**Task prompt**
Here are records with pictures in them. Copy all of them exactly and leave the pictures out.

**Provided data**
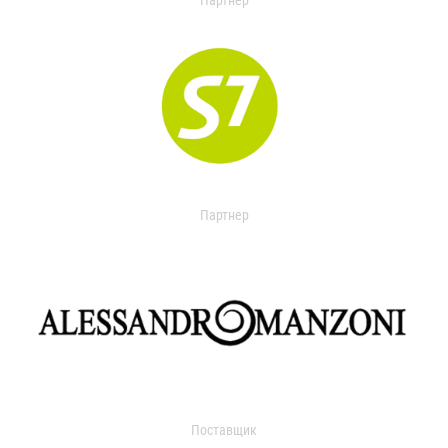
Партнер
Партнер
Поставщик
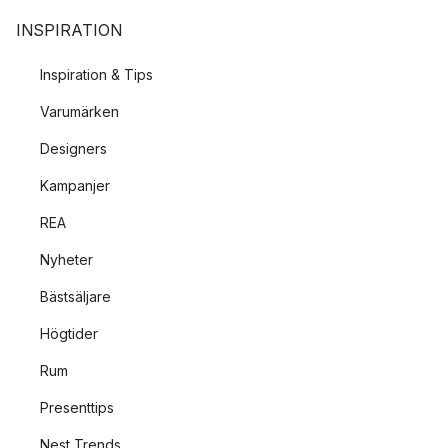
INSPIRATION
Inspiration & Tips
Varumärken
Designers
Kampanjer
REA
Nyheter
Bästsäljare
Högtider
Rum
Presenttips
Nest Trends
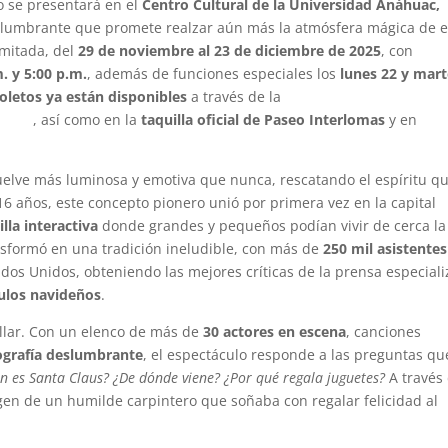
o se presentará en el
Centro Cultural de la Universidad Anáhuac,
eslumbrante que promete realzar aún más la atmósfera mágica de e
mitada, del
29 de noviembre al 23 de diciembre de 2025
, con
. y 5:00 p.m.
, además de funciones especiales los
lunes 22 y mar
oletos ya están disponibles
a través de la
claus
, así como en la
taquilla oficial de Paseo Interlomas
y en
elve más luminosa y emotiva que nunca, rescatando el espíritu qu
16 años, este concepto pionero unió por primera vez en la capital
illa interactiva
donde grandes y pequeños podían vivir de cerca la
nsformó en una tradición ineludible, con más de
250 mil asistentes
dos Unidos, obteniendo las mejores críticas de la prensa especial
culos navideños
.
rillar. Con un elenco de más de
30 actores en escena
, canciones
ografía deslumbrante
, el espectáculo responde a las preguntas qu
n es Santa Claus? ¿De dónde viene? ¿Por qué regala juguetes?
A través
igen de un humilde carpintero que soñaba con regalar felicidad al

**Task response**
Партнер
Партнер
Поставщик
INSPIRATION
Inspiration & Tips
Varumärken
Designers
Kampanjer
REA
Nyheter
Bästsäljare
Högtider
Rum
Presenttips
Nest Trends
o se presentará en el
Centro Cultural de la Universidad Anáhuac,
eslumbrante que promete realzar aún más la atmósfera mágica de e
mitada, del
29 de noviembre al 23 de diciembre de 2025
, con
. y 5:00 p.m.
, además de funciones especiales los
lunes 22 y mar
oletos ya están disponibles
a través de la
claus
, así como en la
taquilla oficial de Paseo Interlomas
y en
elve más luminosa y emotiva que nunca, rescatando el espíritu qu
16 años, este concepto pionero unió por primera vez en la capital
illa interactiva
donde grandes y pequeños podían vivir de cerca la
nsformó en una tradición ineludible, con más de
250 mil asistentes
dos Unidos, obteniendo las mejores críticas de la prensa especial
culos navideños
.
rillar. Con un elenco de más de
30 actores en escena
, canciones
ografía deslumbrante
, el espectáculo responde a las preguntas qu
n es Santa Claus? ¿De dónde viene? ¿Por qué regala juguetes?
A través
igen de un humilde carpintero que soñaba con regalar felicidad al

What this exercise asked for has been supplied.